Sujet : Re: Named arguments in C
De : bc (at) *nospam* freeuk.com (bart)
Groupes : comp.lang.cDate : 04. Jul 2024, 01:12:47
Autres entêtes
Organisation : A noiseless patient Spider
Message-ID : <v64pdt$2dlb6$1@dont-email.me>
References : 1 2 3 4 5 6 7 8
User-Agent : Mozilla Thunderbird
On 03/07/2024 21:42, Blue-Maned_Hawk wrote:
bart wrote:
On 02/07/2024 20:39, Blue-Maned_Hawk wrote:
>
I searched around a bit, and it seems like a more common way to
implement named arguments in C is with a pattern like this:
>
#define f(...) f_impl((struct f_struct){__VA_ARGS__})
void f_impl(struct f_struct { int i, j; char * k; double l, m, n; }
f_params)
{
/* actual code */
>
You missed out accesses to the parameters which would look like
f_params.i and f_params.m.
Apologies—i assumed that it woudl be obvious that that's how it would be
done.
Part of the reason for using the feature is for simpler, clearer code. But such solutions have costs in the form of extra syntax, extra clutter that can obscure what you're trying to do.
So I think it was important to show that reflected in your example.
A built-in named-argument feature would not require any changes to the body of a function. The only difference might be in specifying default values for optional arguments.
On the other hand, some boilerplate could be alleviated: we could get a
result of
#define f(...) DEF(f, .i = 1, .j = 2, .k = "blah", __VA_ARGS__)
void DEC(f, int i, j; char * k; double l, m, n;)
{
/* actual code */
}
through the macros
#define DEF(name, ...) name##_impl((struct name##_struct){__VA_ARGS__})
#define DEC(name, ...) name##_impl(struct name##_struct {__VA_ARGS__}
name##_params)
which, while not perfect (i'm not a fan of the __VA_ARGS__ repetition
necessary in DEF), do make things better and probably a little less error-
prone.
(Apparently, the P99 preprocessor library also has some macros in it to
allow for default subroutine arguments. I have done absolutely no
research into how these work or whether they're any good.)
This is all very ingenious, but I doubt the results are worth it in practice. What short of error messages are you likely to get for a typo for example?

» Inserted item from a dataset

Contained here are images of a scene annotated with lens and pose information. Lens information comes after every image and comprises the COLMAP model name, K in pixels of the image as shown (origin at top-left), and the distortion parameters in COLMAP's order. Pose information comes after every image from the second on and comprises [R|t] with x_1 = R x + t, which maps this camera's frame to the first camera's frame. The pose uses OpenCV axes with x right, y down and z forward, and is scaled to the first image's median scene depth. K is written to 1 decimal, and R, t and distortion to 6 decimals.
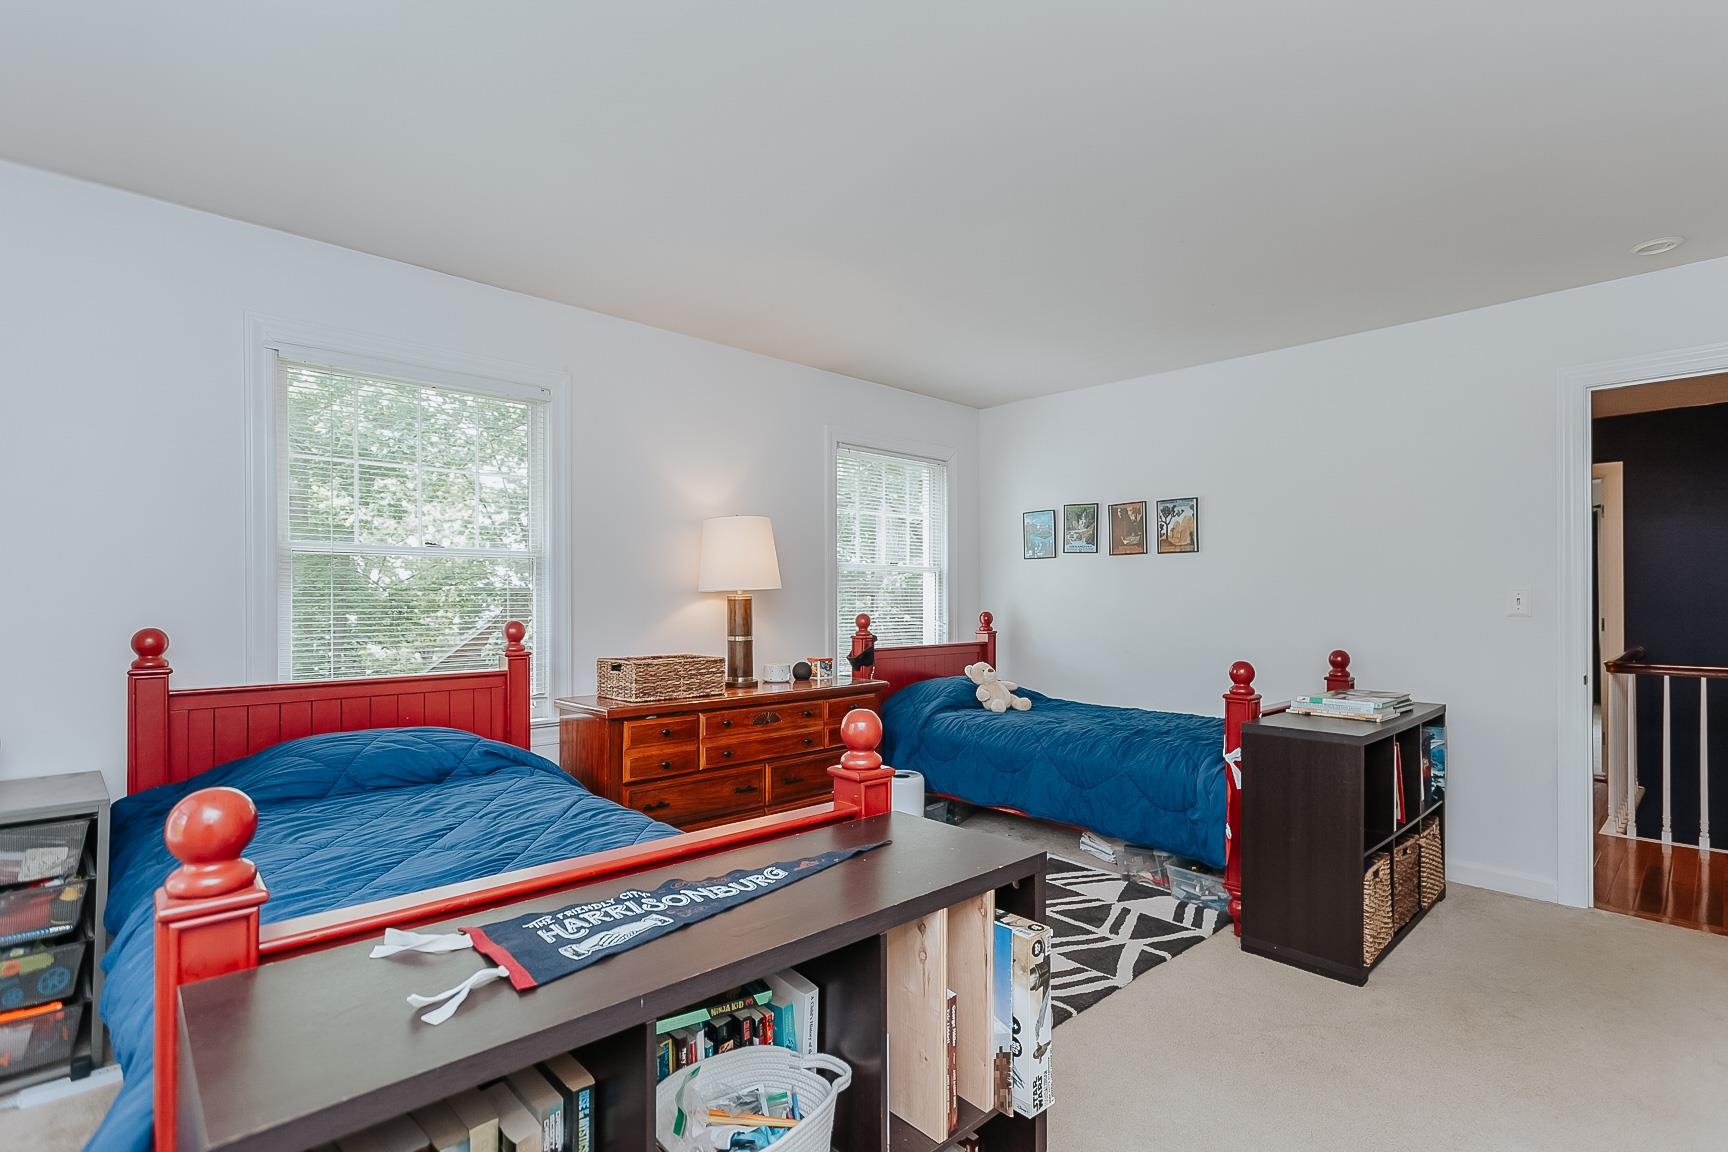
lens RADIAL K [[835.4, 0, 858.5], [0, 835.4, 593.8], [0, 0, 1]] dist [0.015556, 0.001573]
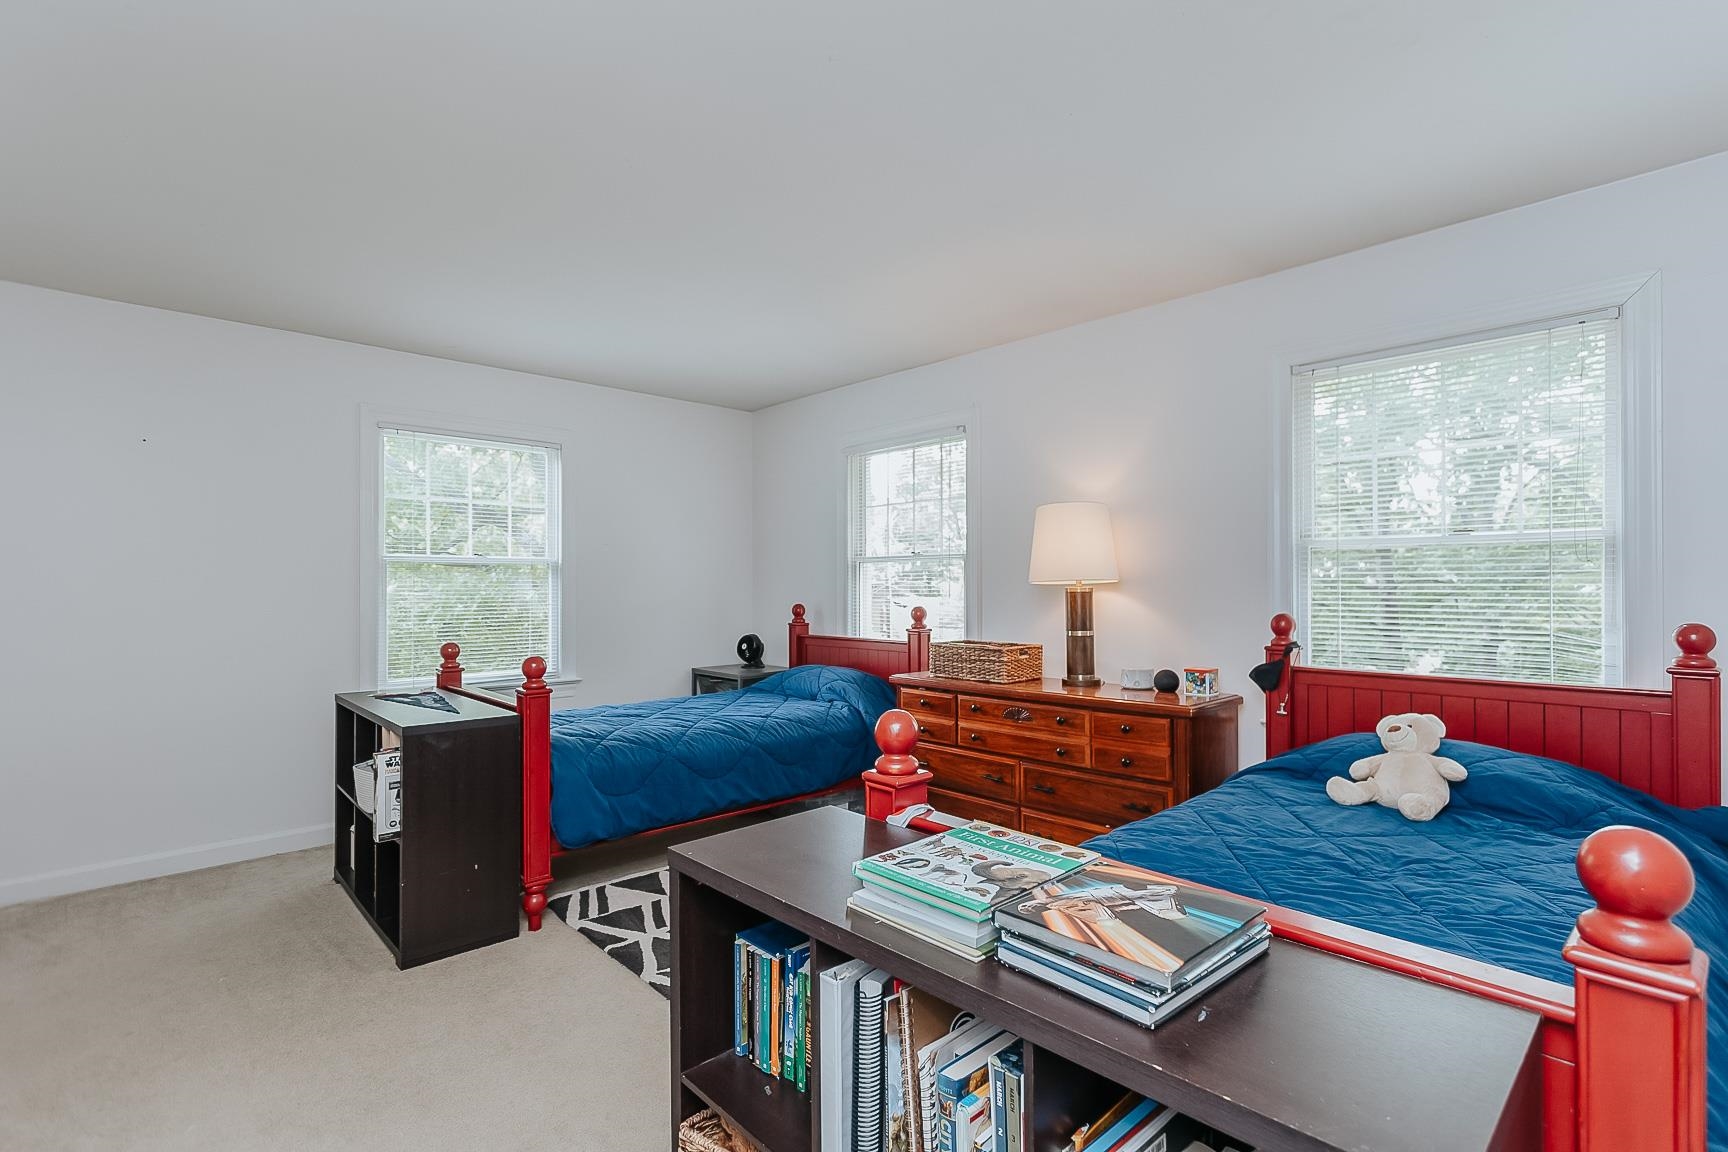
lens RADIAL K [[835.4, 0, 858.4], [0, 835.4, 575.6], [0, 0, 1]] dist [0.015556, 0.001573]
pose [[0.003866, -0.016648, -0.999854, 0.793086], [0.003122, 0.999857, -0.016636, 0.003937], [0.999988, -0.003057, 0.003917, 0.749280]]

My language, which has the feature, would define the same function like this:
proc f(int i=1, j=2, ichar k="blah", real l, m, n) =
....
end
It might be called like this:
f(l:10, m:20, n:30)
(The floats are the only ones that can't be omitted.)
It really needs language support. That has been done in C for designated initialisers; named args are a similar feature, easier to implement (they can only be one level deep for example) and IMO far more useful.
Although there are a few extra problems with C because the extra info needed (parameter names and default values) can appear in both the definition, and any number of prototype declarations, which cannot in conflict.